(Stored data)
>>>>

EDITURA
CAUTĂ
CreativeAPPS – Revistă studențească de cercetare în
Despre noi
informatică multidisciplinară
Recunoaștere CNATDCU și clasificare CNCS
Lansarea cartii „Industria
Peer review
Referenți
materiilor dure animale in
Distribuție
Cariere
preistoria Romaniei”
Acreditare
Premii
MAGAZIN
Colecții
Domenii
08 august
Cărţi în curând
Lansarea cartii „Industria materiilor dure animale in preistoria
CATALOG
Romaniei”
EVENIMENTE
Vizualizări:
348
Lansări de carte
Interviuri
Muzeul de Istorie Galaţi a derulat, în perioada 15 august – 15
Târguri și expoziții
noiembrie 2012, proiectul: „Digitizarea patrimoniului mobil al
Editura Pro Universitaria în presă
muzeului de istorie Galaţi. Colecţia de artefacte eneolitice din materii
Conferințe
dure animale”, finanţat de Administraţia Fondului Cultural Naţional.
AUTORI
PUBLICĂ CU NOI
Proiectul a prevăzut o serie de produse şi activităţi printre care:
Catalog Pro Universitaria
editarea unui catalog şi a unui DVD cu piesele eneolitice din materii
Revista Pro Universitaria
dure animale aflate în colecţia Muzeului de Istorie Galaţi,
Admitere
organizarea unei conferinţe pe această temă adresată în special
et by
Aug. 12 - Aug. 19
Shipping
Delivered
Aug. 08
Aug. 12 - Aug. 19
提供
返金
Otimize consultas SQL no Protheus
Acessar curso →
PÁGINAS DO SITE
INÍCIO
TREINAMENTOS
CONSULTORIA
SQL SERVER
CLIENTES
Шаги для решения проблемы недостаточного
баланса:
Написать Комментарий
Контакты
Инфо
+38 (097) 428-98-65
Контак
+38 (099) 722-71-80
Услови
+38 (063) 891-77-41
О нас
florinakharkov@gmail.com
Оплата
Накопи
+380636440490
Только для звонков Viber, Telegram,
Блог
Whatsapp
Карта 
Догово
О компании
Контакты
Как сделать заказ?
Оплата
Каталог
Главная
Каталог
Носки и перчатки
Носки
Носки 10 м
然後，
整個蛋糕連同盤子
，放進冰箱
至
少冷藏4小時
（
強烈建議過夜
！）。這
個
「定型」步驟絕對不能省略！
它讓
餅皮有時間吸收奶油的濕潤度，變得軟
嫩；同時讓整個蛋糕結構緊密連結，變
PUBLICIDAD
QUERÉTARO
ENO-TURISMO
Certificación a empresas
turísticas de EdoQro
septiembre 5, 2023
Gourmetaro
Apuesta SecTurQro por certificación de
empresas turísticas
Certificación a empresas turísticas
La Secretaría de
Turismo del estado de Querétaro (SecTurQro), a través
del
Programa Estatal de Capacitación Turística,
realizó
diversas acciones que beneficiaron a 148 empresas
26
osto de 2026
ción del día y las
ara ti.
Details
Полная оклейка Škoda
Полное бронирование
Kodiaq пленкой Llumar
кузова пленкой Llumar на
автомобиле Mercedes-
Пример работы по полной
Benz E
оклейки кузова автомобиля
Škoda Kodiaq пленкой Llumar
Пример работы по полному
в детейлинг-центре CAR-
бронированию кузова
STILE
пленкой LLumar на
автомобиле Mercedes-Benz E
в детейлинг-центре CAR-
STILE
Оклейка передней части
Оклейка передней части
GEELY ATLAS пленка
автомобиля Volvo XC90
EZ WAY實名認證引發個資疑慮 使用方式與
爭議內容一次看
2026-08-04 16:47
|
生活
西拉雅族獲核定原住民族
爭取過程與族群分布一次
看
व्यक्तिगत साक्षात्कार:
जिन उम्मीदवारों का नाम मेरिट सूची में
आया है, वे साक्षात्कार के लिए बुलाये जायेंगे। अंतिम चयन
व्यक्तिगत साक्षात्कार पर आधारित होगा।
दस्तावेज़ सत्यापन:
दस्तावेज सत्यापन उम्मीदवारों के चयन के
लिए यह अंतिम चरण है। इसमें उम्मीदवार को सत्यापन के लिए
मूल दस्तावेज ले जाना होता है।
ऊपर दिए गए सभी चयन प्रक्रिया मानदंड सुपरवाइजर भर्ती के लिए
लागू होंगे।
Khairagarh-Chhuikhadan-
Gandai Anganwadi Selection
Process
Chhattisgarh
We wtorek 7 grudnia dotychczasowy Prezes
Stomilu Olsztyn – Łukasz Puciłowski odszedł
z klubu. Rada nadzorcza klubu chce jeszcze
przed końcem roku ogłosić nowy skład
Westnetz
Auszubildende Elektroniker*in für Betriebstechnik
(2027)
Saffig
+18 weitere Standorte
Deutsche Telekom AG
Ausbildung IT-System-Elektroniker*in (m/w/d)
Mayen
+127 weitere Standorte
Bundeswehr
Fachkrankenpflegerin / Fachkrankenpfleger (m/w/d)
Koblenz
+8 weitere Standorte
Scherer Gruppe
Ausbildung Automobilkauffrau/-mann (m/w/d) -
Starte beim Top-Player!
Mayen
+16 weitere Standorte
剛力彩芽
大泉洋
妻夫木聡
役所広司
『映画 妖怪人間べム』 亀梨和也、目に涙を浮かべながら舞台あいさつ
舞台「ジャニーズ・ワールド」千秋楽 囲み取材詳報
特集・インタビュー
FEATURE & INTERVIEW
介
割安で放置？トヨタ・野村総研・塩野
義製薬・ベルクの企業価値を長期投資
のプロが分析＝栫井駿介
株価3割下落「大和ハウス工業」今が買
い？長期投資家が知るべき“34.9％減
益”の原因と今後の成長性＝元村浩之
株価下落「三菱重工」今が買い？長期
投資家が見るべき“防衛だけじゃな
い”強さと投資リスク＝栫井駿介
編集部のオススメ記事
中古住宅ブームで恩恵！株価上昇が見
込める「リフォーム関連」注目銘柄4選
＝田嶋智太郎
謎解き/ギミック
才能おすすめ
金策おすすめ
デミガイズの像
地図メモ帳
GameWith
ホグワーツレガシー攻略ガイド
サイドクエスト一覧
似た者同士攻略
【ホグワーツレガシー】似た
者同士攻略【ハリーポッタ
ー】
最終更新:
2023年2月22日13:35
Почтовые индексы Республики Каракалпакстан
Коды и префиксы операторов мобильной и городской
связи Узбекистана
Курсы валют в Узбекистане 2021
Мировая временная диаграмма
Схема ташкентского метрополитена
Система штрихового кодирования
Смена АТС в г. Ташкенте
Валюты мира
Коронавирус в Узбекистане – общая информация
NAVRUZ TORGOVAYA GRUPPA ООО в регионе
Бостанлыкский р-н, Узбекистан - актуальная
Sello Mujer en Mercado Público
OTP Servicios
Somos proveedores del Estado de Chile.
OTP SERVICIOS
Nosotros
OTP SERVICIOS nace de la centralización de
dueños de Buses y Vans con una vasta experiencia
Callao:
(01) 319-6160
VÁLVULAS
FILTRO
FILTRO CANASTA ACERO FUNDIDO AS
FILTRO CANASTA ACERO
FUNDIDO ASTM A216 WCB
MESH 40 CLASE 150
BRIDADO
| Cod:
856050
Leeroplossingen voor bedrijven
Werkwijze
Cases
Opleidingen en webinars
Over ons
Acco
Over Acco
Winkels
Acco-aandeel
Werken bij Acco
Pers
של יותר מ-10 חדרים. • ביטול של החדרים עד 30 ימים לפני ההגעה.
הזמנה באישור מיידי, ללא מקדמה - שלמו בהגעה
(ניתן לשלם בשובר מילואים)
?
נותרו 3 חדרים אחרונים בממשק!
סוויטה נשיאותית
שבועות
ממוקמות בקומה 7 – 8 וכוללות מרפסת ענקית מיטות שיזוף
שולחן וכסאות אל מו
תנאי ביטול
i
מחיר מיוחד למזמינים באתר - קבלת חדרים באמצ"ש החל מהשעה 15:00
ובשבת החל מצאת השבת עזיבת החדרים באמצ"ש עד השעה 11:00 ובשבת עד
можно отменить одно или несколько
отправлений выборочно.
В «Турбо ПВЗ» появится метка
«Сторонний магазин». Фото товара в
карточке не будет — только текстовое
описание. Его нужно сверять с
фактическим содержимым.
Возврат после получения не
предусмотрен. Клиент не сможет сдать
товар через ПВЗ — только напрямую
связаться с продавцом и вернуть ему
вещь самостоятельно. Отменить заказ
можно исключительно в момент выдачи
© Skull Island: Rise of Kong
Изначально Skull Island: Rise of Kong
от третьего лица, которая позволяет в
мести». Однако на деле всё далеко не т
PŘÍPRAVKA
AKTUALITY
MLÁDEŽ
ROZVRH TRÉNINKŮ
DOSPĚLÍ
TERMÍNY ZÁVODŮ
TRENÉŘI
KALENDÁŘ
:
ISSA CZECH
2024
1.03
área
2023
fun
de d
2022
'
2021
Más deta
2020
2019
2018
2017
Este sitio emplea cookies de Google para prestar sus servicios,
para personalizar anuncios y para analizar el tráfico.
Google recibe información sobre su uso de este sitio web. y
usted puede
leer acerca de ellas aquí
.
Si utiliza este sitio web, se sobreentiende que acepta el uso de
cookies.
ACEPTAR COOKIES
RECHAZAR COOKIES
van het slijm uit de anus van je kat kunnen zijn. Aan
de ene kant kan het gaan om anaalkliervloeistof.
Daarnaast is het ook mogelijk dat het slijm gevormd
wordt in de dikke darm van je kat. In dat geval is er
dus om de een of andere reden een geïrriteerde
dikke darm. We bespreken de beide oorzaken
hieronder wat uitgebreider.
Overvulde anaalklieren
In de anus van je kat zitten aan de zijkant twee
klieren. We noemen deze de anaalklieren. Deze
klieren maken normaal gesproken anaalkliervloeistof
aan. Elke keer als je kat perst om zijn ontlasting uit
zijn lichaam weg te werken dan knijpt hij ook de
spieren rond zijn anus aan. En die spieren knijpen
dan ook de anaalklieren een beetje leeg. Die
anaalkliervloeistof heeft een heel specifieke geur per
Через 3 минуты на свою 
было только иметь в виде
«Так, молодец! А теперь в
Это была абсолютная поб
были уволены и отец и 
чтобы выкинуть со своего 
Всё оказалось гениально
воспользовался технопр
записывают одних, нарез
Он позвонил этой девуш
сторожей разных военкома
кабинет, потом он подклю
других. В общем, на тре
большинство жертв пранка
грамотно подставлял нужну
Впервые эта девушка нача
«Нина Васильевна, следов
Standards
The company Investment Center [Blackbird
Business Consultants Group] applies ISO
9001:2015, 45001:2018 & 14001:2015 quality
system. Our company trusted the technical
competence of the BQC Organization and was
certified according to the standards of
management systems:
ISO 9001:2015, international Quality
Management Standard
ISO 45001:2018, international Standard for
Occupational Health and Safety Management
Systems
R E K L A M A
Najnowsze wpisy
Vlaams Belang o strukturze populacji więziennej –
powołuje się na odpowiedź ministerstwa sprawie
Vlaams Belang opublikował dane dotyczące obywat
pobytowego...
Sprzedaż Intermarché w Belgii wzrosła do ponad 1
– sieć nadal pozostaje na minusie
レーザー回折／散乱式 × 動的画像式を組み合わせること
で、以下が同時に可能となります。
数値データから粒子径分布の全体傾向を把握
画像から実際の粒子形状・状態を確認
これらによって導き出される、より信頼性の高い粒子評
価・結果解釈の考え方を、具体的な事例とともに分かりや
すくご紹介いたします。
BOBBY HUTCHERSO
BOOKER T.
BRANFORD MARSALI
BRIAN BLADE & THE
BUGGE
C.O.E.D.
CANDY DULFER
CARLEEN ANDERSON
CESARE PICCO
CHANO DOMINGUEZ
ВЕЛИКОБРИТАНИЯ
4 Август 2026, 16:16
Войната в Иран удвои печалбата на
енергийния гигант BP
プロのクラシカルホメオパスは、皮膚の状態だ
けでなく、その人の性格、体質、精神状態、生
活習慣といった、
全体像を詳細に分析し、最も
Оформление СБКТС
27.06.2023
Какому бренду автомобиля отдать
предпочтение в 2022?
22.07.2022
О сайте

<<<<

EXERCISE PROMPT:
Starting at the first line of the entries above, please extract each line up to and including the line with "PUBLICĂ CU NOI", unchanged, and add nothing.

SOLVED PROBLEM:
EDITURA
CAUTĂ
CreativeAPPS – Revistă studențească de cercetare în
Despre noi
informatică multidisciplinară
Recunoaștere CNATDCU și clasificare CNCS
Lansarea cartii „Industria
Peer review
Referenți
materiilor dure animale in
Distribuție
Cariere
preistoria Romaniei”
Acreditare
Premii
MAGAZIN
Colecții
Domenii
08 august
Cărţi în curând
Lansarea cartii „Industria materiilor dure animale in preistoria
CATALOG
Romaniei”
EVENIMENTE
Vizualizări:
348
Lansări de carte
Interviuri
Muzeul de Istorie Galaţi a derulat, în perioada 15 august – 15
Târguri și expoziții
noiembrie 2012, proiectul: „Digitizarea patrimoniului mobil al
Editura Pro Universitaria în presă
muzeului de istorie Galaţi. Colecţia de artefacte eneolitice din materii
Conferințe
dure animale”, finanţat de Administraţia Fondului Cultural Naţional.
AUTORI
PUBLICĂ CU NOI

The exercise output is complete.